[Begin Text shown]
This repository provides the MATLAB source code for our SRCFS algorithm, which is an unsupervised feature selection algorithm presented in the following paper:
Dong Huang, Xiaosha Cai, and Chang-Dong Wang. “Unsupervised Feature Selection with Multi-Subspace
Randomization and Collaboration”, Knowledge-Based Systems, vol.182, pp.104856, 2019.
The function in SRCFS.m
has four input parameters, namely, fea, para_K, para_s, and para_m. Please note that para_K, para_s, and para_m must be positive integers.
- fea: the n*d data matrix with each row being a data sample.
- para_K: the number of nearest neighobrs.
- para_s: the number of random subspaces in each basic feature partition.
- para_m: the number of basic feature partitions.
After performing the SRCFS method on the dataset, we can obtain the weights of all features computed by SRCFS as well as the ranking of all features according to the weights. Specifically, the ouputs of the main function are as follows:
- feaWeights: the feature weights computed by SRCFS.
- rankings: the ranking of all features according to their weights.
If you need to select D features from the dataset with a data matrix fea, you can perform SRCFS like this:
[rankings,~] = SRCFS(fea);
selectedFeatureIdx = rankings(1:D);
Here, selectedFeatureIdx indicates the indices of D selected features. Then you can use these selected features for your specific tasks. For example, if you would like to perform k-means on the dataset with the selected features, you can do it like this:
newFea = fea(:,selectedFeatureIdx);
k = 5; % Number of clusters
clsResult = kmeans(newFea,k);
[End Text shown]
**Required actions:**
• a. Return the passage of the text on SRCFS starting at "- fea: the n*d" and ending at "computed by SRCFS.".
• b. Summarize the text on SRCFS in two sentences.
[Begin Dataset rows]
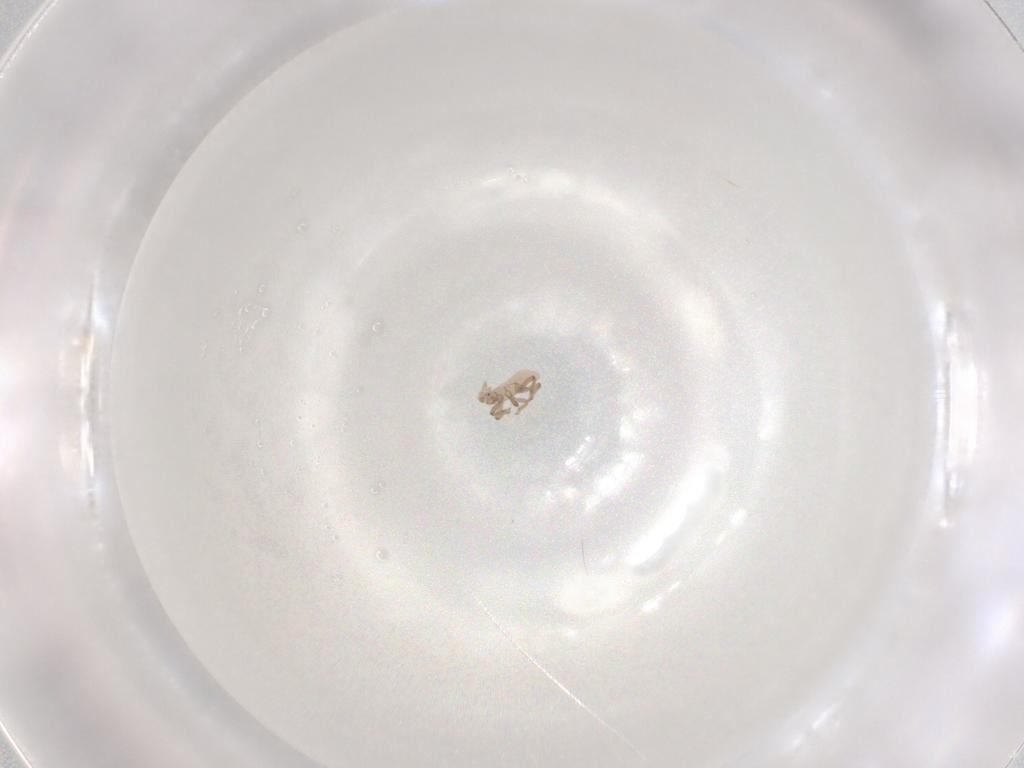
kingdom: Animalia
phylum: Arthropoda
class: Insecta
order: Hemiptera
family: Aphididae
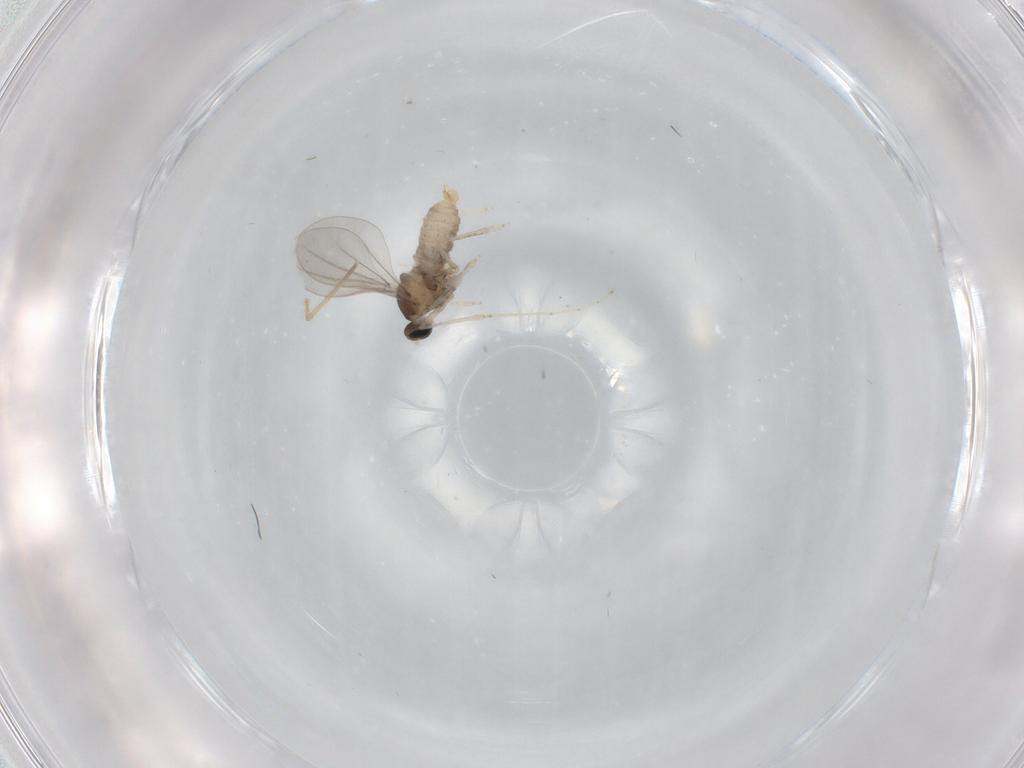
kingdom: Animalia
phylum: Arthropoda
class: Insecta
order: Diptera
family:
[End Dataset rows]
**Task-by-task solutions:**
• a.
- fea: the n*d data matrix with each row being a data sample.
- para_K: the number of nearest neighobrs.
- para_s: the number of random subspaces in each basic feature partition.
- para_m: the number of basic feature partitions.
After performing the SRCFS method on the dataset, we can obtain the weights of all features computed by SRCFS as well as the ranking of all features according to the weights. Specifically, the ouputs of the main function are as follows:
- feaWeights: the feature weights computed by SRCFS.

• b. The repository offers MATLAB source code for SRCFS, an unsupervised feature selection algorithm from a 2019 Knowledge-Based Systems paper, whose function takes a data matrix plus three positive-integer parameters for the number of nearest neighbors, the number of random subspaces in each basic feature partition, and the number of basic feature partitions. It outputs the feature weights and a ranking of all features by those weights, so the top D ranked features can be selected and used for tasks such as k-means clustering.